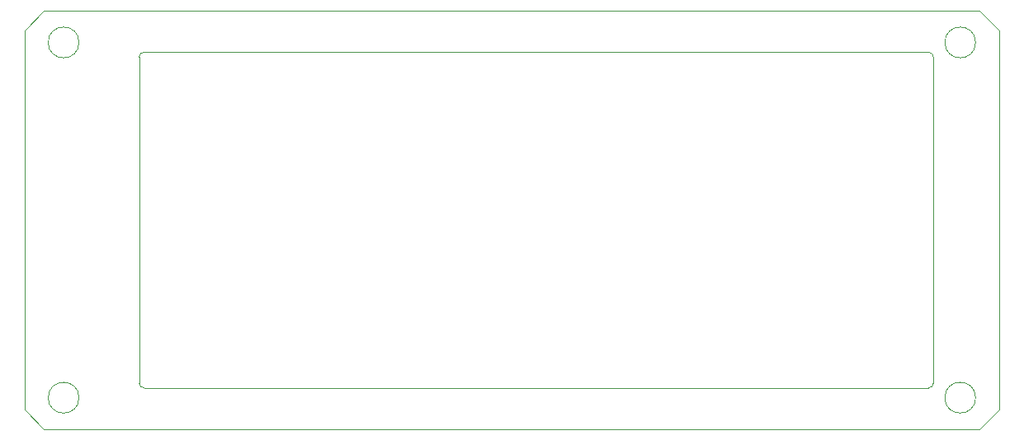
<source format=gm1>
G04 #@! TF.GenerationSoftware,KiCad,Pcbnew,5.1.5+dfsg1-2build2*
G04 #@! TF.CreationDate,2021-03-02T22:53:32+01:00*
G04 #@! TF.ProjectId,front,66726f6e-742e-46b6-9963-61645f706362,rev?*
G04 #@! TF.SameCoordinates,Original*
G04 #@! TF.FileFunction,Profile,NP*
%FSLAX46Y46*%
G04 Gerber Fmt 4.6, Leading zero omitted, Abs format (unit mm)*
G04 Created by KiCad (PCBNEW 5.1.5+dfsg1-2build2) date 2021-03-02 22:53:32*
%MOMM*%
%LPD*%
G04 APERTURE LIST*
%ADD10C,0.050000*%
G04 APERTURE END LIST*
D10*
X192750000Y-61250001D02*
G75*
G02X193249999Y-61750000I0J-499999D01*
G01*
X193249999Y-95250000D02*
G75*
G02X192750000Y-95749999I-499999J0D01*
G01*
X112250000Y-95749999D02*
G75*
G02X111750001Y-95250000I0J499999D01*
G01*
X111750001Y-61750000D02*
G75*
G02X112250000Y-61250001I499999J0D01*
G01*
X193249999Y-95250000D02*
X193249999Y-61750000D01*
X112250000Y-95749999D02*
X192750000Y-95749999D01*
X111750001Y-61750000D02*
X111750001Y-95250000D01*
X192750000Y-61250001D02*
X112250000Y-61250001D01*
X200000000Y-98000000D02*
X200000001Y-59000000D01*
X197581139Y-96750000D02*
G75*
G03X197581139Y-96750000I-1581139J0D01*
G01*
X105581140Y-60250000D02*
G75*
G03X105581140Y-60250000I-1581140J0D01*
G01*
X198000000Y-57000000D02*
X102000000Y-57000000D01*
X102000000Y-57000000D02*
X100000000Y-59000000D01*
X198000000Y-56999999D02*
X200000001Y-59000000D01*
X102000000Y-100000000D02*
X100000000Y-98000000D01*
X102000000Y-100000000D02*
X198000000Y-100000000D01*
X100000000Y-59000000D02*
X100000000Y-98000000D01*
X197581139Y-60250000D02*
G75*
G03X197581139Y-60250000I-1581139J0D01*
G01*
X105581139Y-96750000D02*
G75*
G03X105581139Y-96750000I-1581139J0D01*
G01*
X200000000Y-98000000D02*
X198000000Y-100000000D01*
M02*

</source>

Task directions -
Nothing but a number is wanted: report how many lines in the entries above contain the string "APERTURE".

Result of the exercise -
2